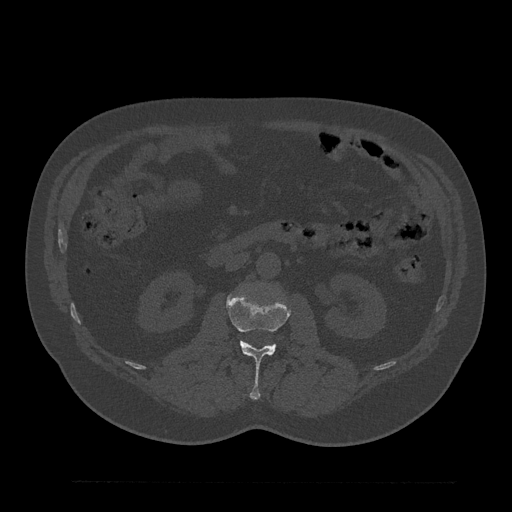
CT including the spine, one axial slice. Reconstruction kernel Br40s/3. 120 kVp. Bone window (W 1800 / L 400 HU). 512 × 512 image matrix, field of view 430 × 430 mm. Male patient, age 61 years. Case-level facts recorded for this patient, not image findings: primary cancer: prostate.
Annotated regions visible in this slice (semi-automatic segmentation, software-assisted and operator-edited):
- L2 vertebra: bounding box (x1, y1, x2, y2) in pixels: (227, 289, 291, 400)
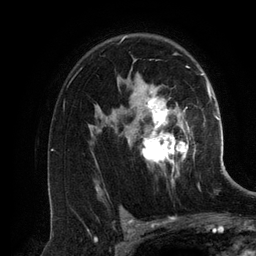
Breast MRI (dynamic contrast-enhanced), one axial slice. Cropped to one breast. Dynamic contrast-enhanced series, time point 2 of 6 at this slice position (early post-contrast). 3 T. TE 2.8 ms, TR 6.9 ms. 1.2 mm slice thickness. 256 × 256 image matrix. Female patient.
Structures marked on this image (semi-automatically segmented with operator editing):
- enhancing-tissue mask used for the functional tumour volume (all voxels passing the contrast-enhancement thresholds inside the analysis volume; usually the tumour): bounding box (x1, y1, x2, y2) in pixels: (114, 36, 201, 183)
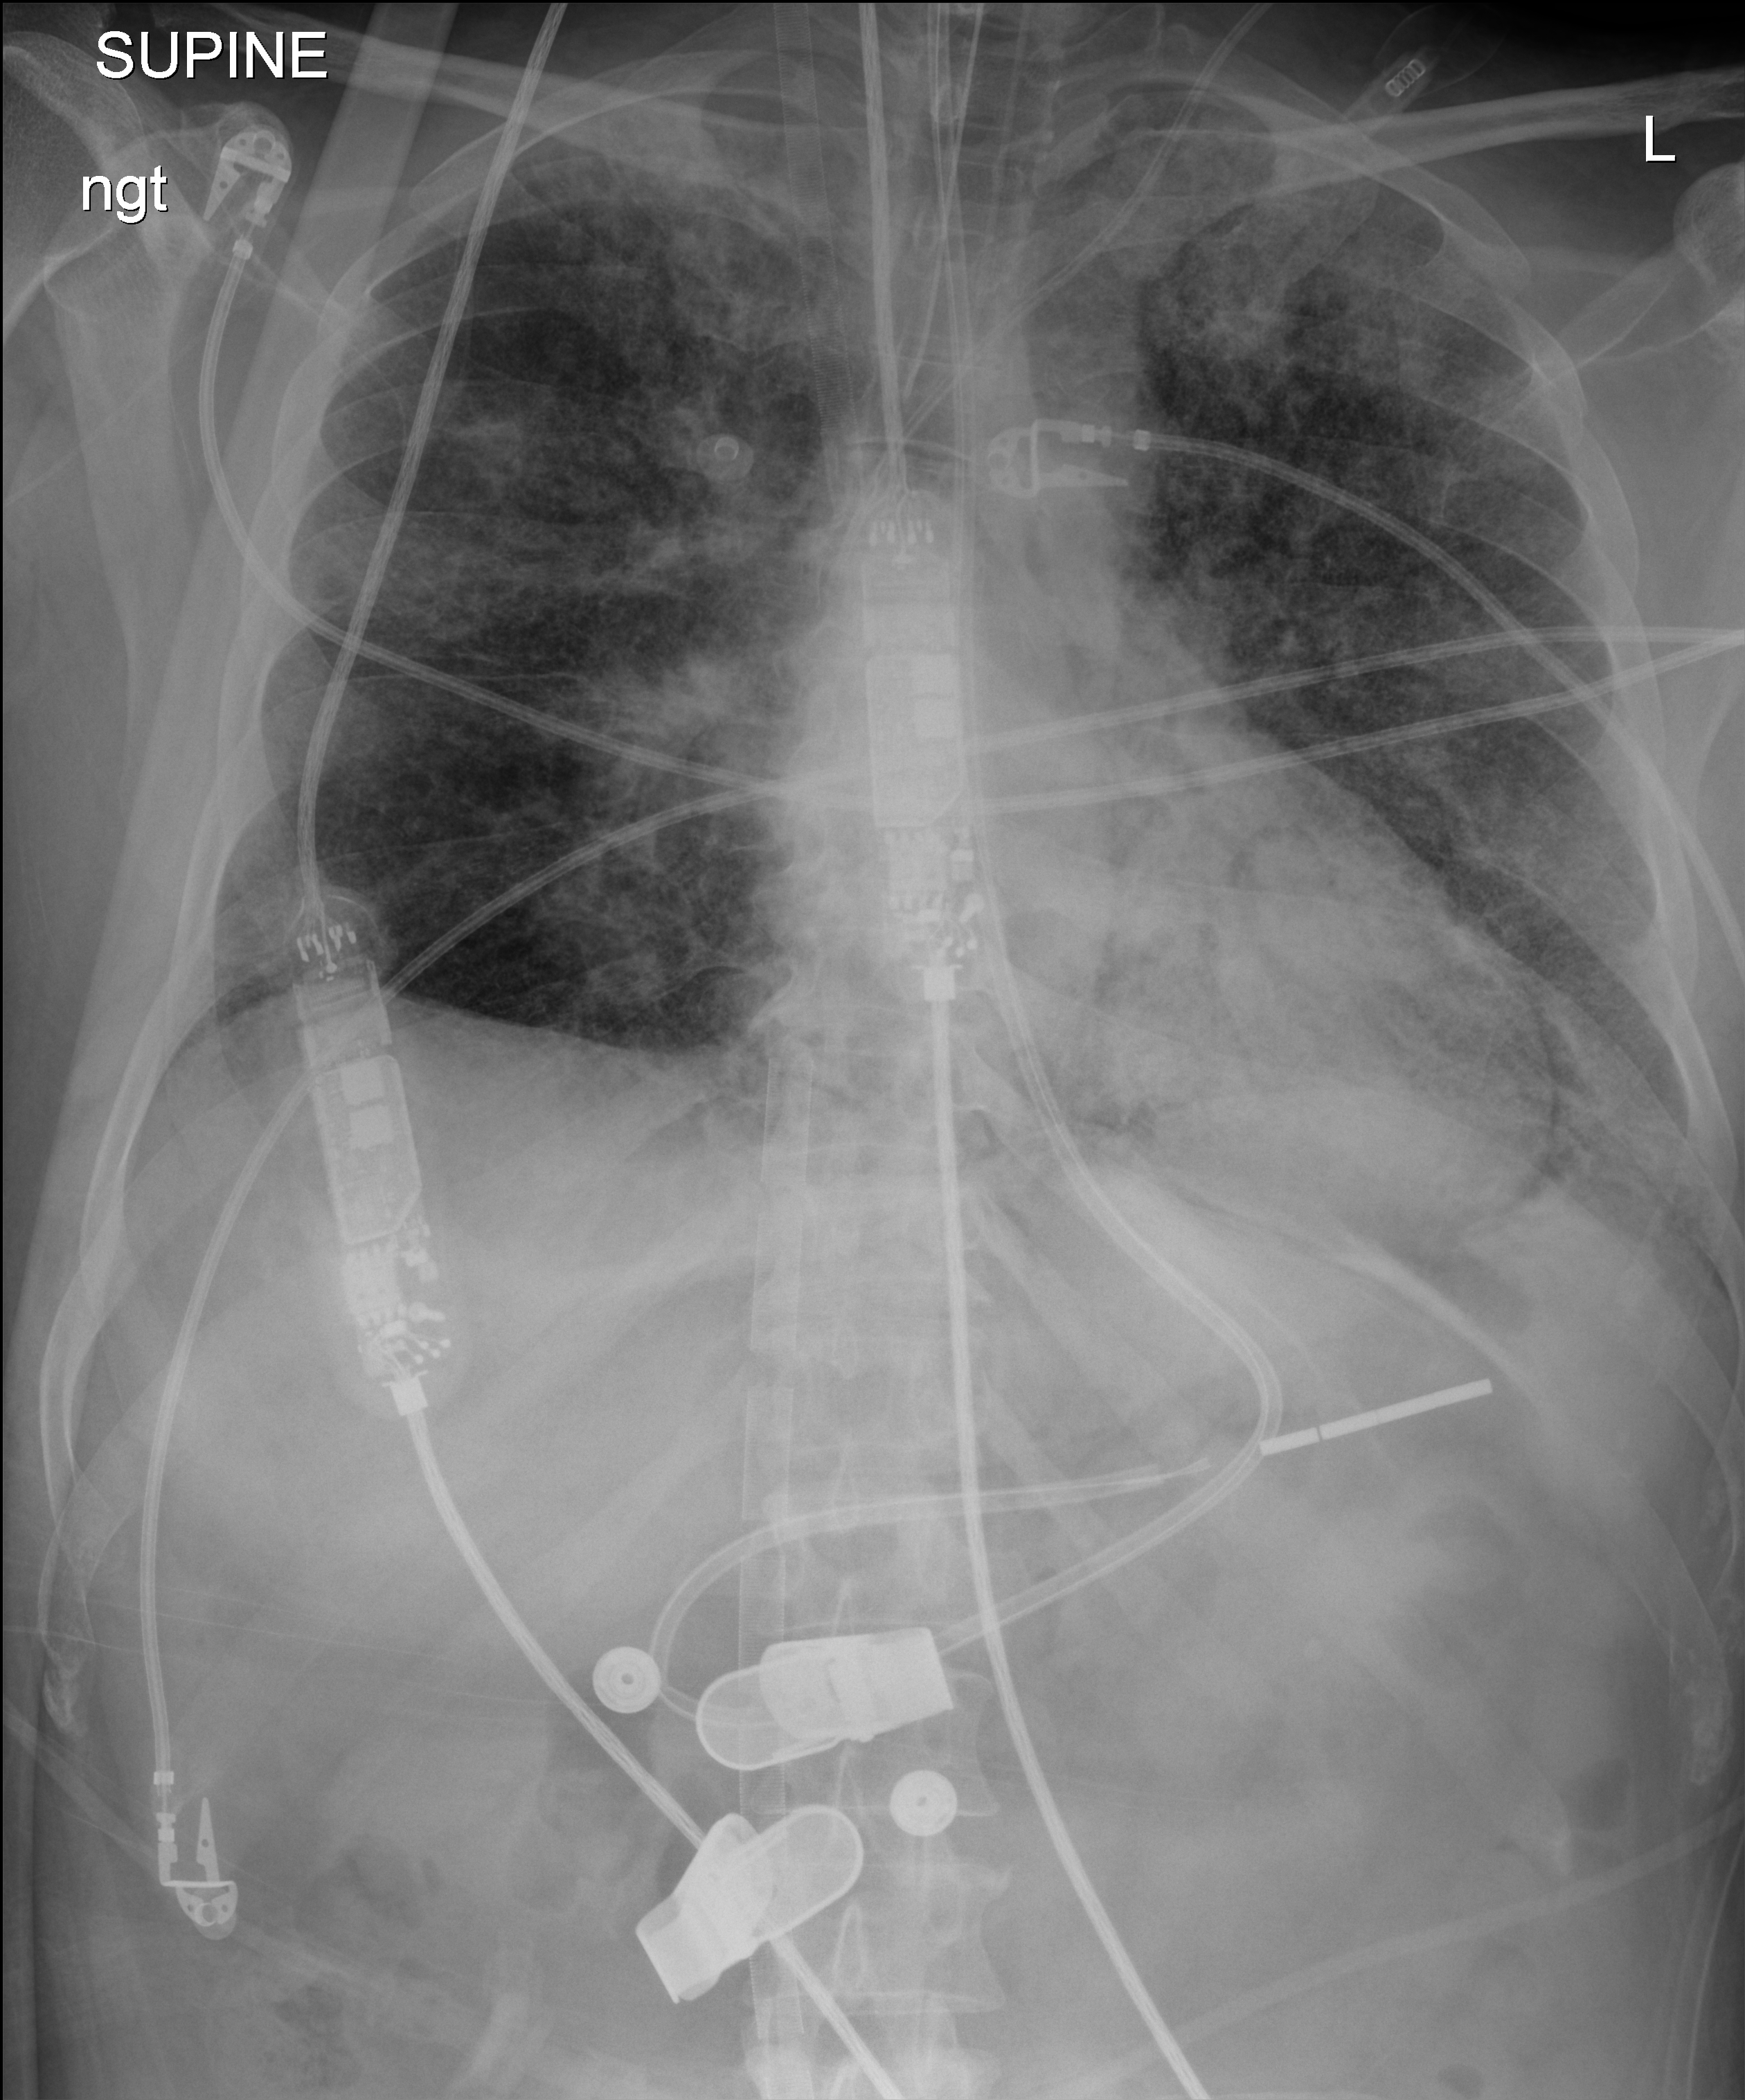
Bedside chest radiograph (digital radiography), anteroposterior (AP) projection. Male patient hospitalised with COVID-19, age 18–59 years.
Hospital-stay facts (about this admission, not read from this image; timing relative to this image not recorded):
- admitted to intensive care during this hospital stay: yes
- length of hospital stay: 42 days
- mechanically ventilated during this hospital stay: yes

★ ★ ★

--- Work instruction ---
Please output all of the entries above exactly, but without any picture.

--- Written response ---
CT including the spine, one axial slice. Reconstruction kernel Br40s/3. 120 kVp. Bone window (W 1800 / L 400 HU). 512 × 512 image matrix, field of view 430 × 430 mm. Male patient, age 61 years. Case-level facts recorded for this patient, not image findings: primary cancer: prostate.
Annotated regions visible in this slice (semi-automatic segmentation, software-assisted and operator-edited):
- L2 vertebra: bounding box (x1, y1, x2, y2) in pixels: (227, 289, 291, 400)
Breast MRI (dynamic contrast-enhanced), one axial slice. Cropped to one breast. Dynamic contrast-enhanced series, time point 2 of 6 at this slice position (early post-contrast). 3 T. TE 2.8 ms, TR 6.9 ms. 1.2 mm slice thickness. 256 × 256 image matrix. Female patient.
Structures marked on this image (semi-automatically segmented with operator editing):
- enhancing-tissue mask used for the functional tumour volume (all voxels passing the contrast-enhancement thresholds inside the analysis volume; usually the tumour): bounding box (x1, y1, x2, y2) in pixels: (114, 36, 201, 183)
Bedside chest radiograph (digital radiography), anteroposterior (AP) projection. Male patient hospitalised with COVID-19, age 18–59 years.
Hospital-stay facts (about this admission, not read from this image; timing relative to this image not recorded):
- admitted to intensive care during this hospital stay: yes
- length of hospital stay: 42 days
- mechanically ventilated during this hospital stay: yes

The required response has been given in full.